Saturday, February 11, 2023

PreIncarnate Appearances of Christ: OT Appearances and Activities

Excerpt from John MacArthur and Richard Mayhue, eds., Biblical Doctrine: A Systematic Summary of Bible Truth (Wheaton, IL: Crossway, 2017), 240–242. 

Old Testament Appearances

One of the primary occasions of the phenomenon referred to as a theophany (“an appearance of God”) involves the presence of God at Mount Sinai (Exodus 19). Other instances of divine manifestation arise with the ministry of “the angel of the LORD [Yahweh]” in passages like the following:

1. Genesis 16:7–13: In this passage the narrator (Moses, not Hagar) identifies the messenger of Yahweh as Yahweh: “So she called the name of the LORD who spoke to her” (16:13).

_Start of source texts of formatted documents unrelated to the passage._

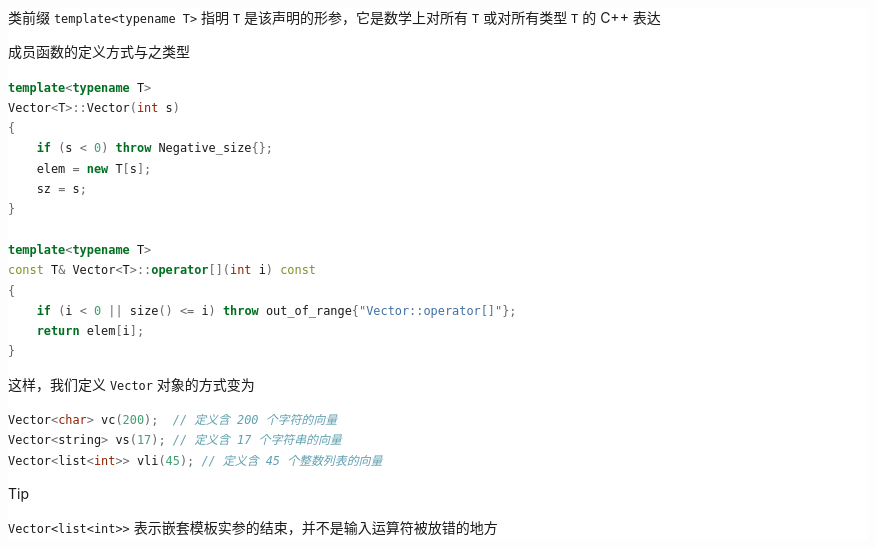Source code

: 类前缀 `template<typename T>` 指明 `T` 是该声明的形参，它是数学上对所有 `T` 或对所有类型  `T` 的 C++ 表达

成员函数的定义方式与之类型

```cpp
template<typename T>
Vector<T>::Vector(int s)
{
    if (s < 0) throw Negative_size{};
    elem = new T[s];
    sz = s;
}

template<typename T>
const T& Vector<T>::operator[](int i) const
{
    if (i < 0 || size() <= i) throw out_of_range{"Vector::operator[]"};
    return elem[i];
}
```

这样，我们定义 `Vector` 对象的方式变为

```c
Vector<char> vc(200);  // 定义含 200 个字符的向量
Vector<string> vs(17); // 定义含 17 个字符串的向量
Vector<list<int>> vli(45); // 定义含 45 个整数列表的向量
```

> [!tip] 
> 
> `Vector<list<int>>` 表示嵌套模板实参的结束，并不是输入运算符被放错的地方
> 

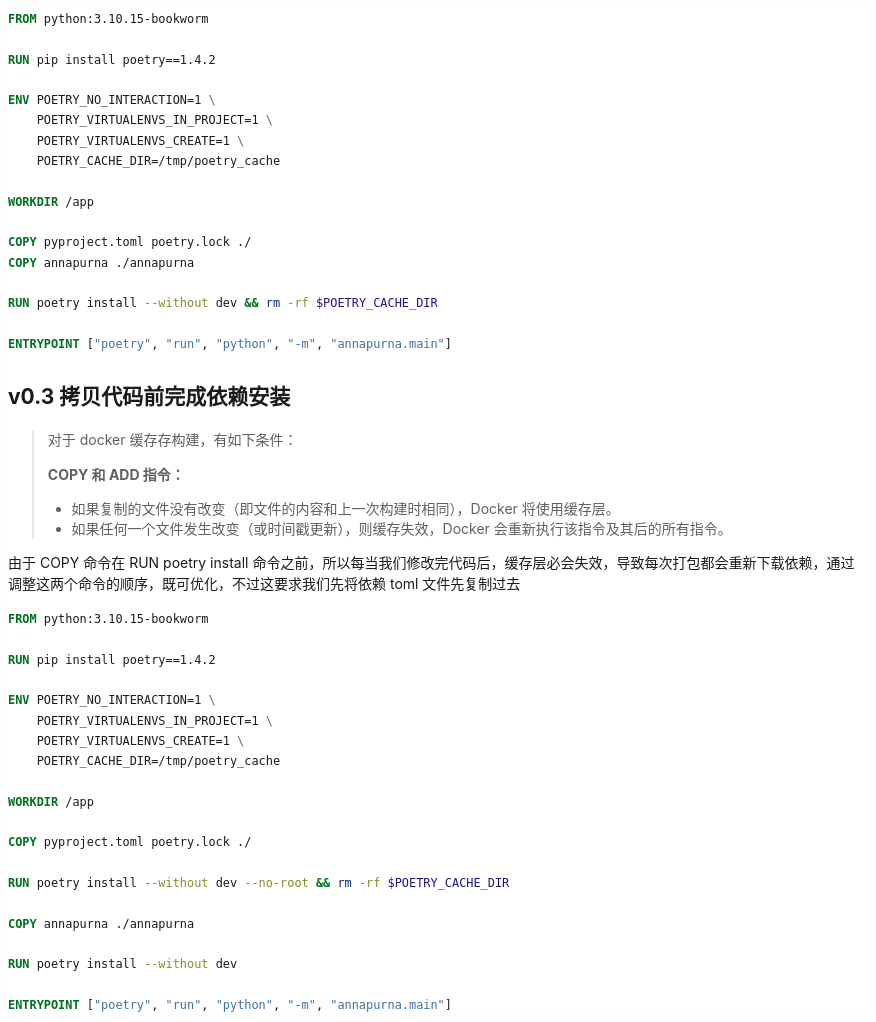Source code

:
 ```dockerfile
FROM python:3.10.15-bookworm

RUN pip install poetry==1.4.2

ENV POETRY_NO_INTERACTION=1 \
    POETRY_VIRTUALENVS_IN_PROJECT=1 \
    POETRY_VIRTUALENVS_CREATE=1 \
    POETRY_CACHE_DIR=/tmp/poetry_cache

WORKDIR /app

COPY pyproject.toml poetry.lock ./
COPY annapurna ./annapurna

RUN poetry install --without dev && rm -rf $POETRY_CACHE_DIR

ENTRYPOINT ["poetry", "run", "python", "-m", "annapurna.main"]
```

## v0.3 拷贝代码前完成依赖安装

> 对于 docker 缓存存构建，有如下条件：
>
> **COPY 和 ADD 指令：**
>
> - 如果复制的文件没有改变（即文件的内容和上一次构建时相同），Docker 将使用缓存层。
> - 如果任何一个文件发生改变（或时间戳更新），则缓存失效，Docker 会重新执行该指令及其后的所有指令。

由于 COPY 命令在 RUN poetry install 命令之前，所以每当我们修改完代码后，缓存层必会失效，导致每次打包都会重新下载依赖，通过调整这两个命令的顺序，既可优化，不过这要求我们先将依赖 toml 文件先复制过去

```dockerfile
FROM python:3.10.15-bookworm

RUN pip install poetry==1.4.2

ENV POETRY_NO_INTERACTION=1 \
    POETRY_VIRTUALENVS_IN_PROJECT=1 \
    POETRY_VIRTUALENVS_CREATE=1 \
    POETRY_CACHE_DIR=/tmp/poetry_cache

WORKDIR /app

COPY pyproject.toml poetry.lock ./

RUN poetry install --without dev --no-root && rm -rf $POETRY_CACHE_DIR

COPY annapurna ./annapurna

RUN poetry install --without dev

ENTRYPOINT ["poetry", "run", "python", "-m", "annapurna.main"]
```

2. Exodus 3:2–4: Later in history, the messenger of Yahweh appears to Moses in a burning bush at Mount Horeb in the Sinai Desert. The narrator (again, Moses) declares that “God called to him out of the bush” (3:4).

3. Judges 6:11–23: The writer of the book of Judges (not Gideon or the messenger of Yahweh) reports that “the LORD turned to him and said …” (6:14).

Such appearances seem to possess one significant feature: all of them, as James Borland puts it, “reveal, at least in a partial manner, something about [God] Himself, or His will, to the recipient.” Should we identify the divine person in such appearances as the preincarnate Son of God (i.e., a christophany)? Borland defines these appearances as “those unsought, intermittent and temporary, visible and audible manifestations of God the Son in human form, by which God communicated something to certain conscious human beings on earth prior to the birth of Jesus Christ.” When the biblical account associates “the angel of the LORD” with a theophany, “messenger” might provide a better translation than “angel,” because this title denotes the function or office of the individual, not his nature. In addition, the Scripture speaks of him as actually being God. He bears the name “LORD,” he speaks as God, and he displays divine attributes and authority. Most significantly, however, he receives worship (Matt. 2:2, 11; 14:33; 28:9, 17). Given what John 1:18 says about the Son—that “no one has ever seen God; the only God, who is at the Father’s side, he has made him known”—the appearances of God in the Old Testament must have been the Son, not the Father. The phrase “made him known” in Greek (exÄ“geomai) is the word from which we derive the verb exegete and its cognate noun, exegesis. Literally, the Son of God “exegeted” the Father to mankind.

Old Testament Activities

The works of the second person of the Godhead in the Old Testament include creation, providence, revelation, and judgment. These are acts of deity and demonstrate that he is God. Jesus’s works in the New Testament (e.g., resurrection) parallel the works attributed to him in the Old Testament and add significantly to those works.

CREATION

Obviously, this work of the second person of the Godhead takes place in his preincarnate state. Old Testament references to the Creator or Maker do not distinguish the divine person doing the creating from other persons of the Godhead. The New Testament, however, emphatically makes that very distinction:

All things were made through him, and without him was not any thing made that was made. (John 1:3)

He was in the world, and the world was made through him, yet the world did not know him. (John 1:10)

For by him all things were created, in heaven and on earth, visible and invisible, whether thrones or dominions or rulers or authorities—all things were created through him and for him. (Col. 1:16)

But in these last days he has spoken to us by his Son, whom he appointed the heir of all things, through whom also he created the world. (Heb. 1:2)

You, Lord, laid the foundation of the earth in the beginning, and the heavens are the work of your hands. (Heb. 1:10)

The Son’s title “the Word” (John 1:1) affirms that God created all things by his spoken word—he spoke all things into existence (see the repetition of “God said” in Gen. 1:3, 6, 9, 11, 14, 20, 24, and the direct declarations in Ps. 33:6 in the Old Testament and Heb. 11:3 in the New Testament). Although all three persons of the Godhead participated in some way in creation, the Scripture identifies the Son of God as speaking everything into existence.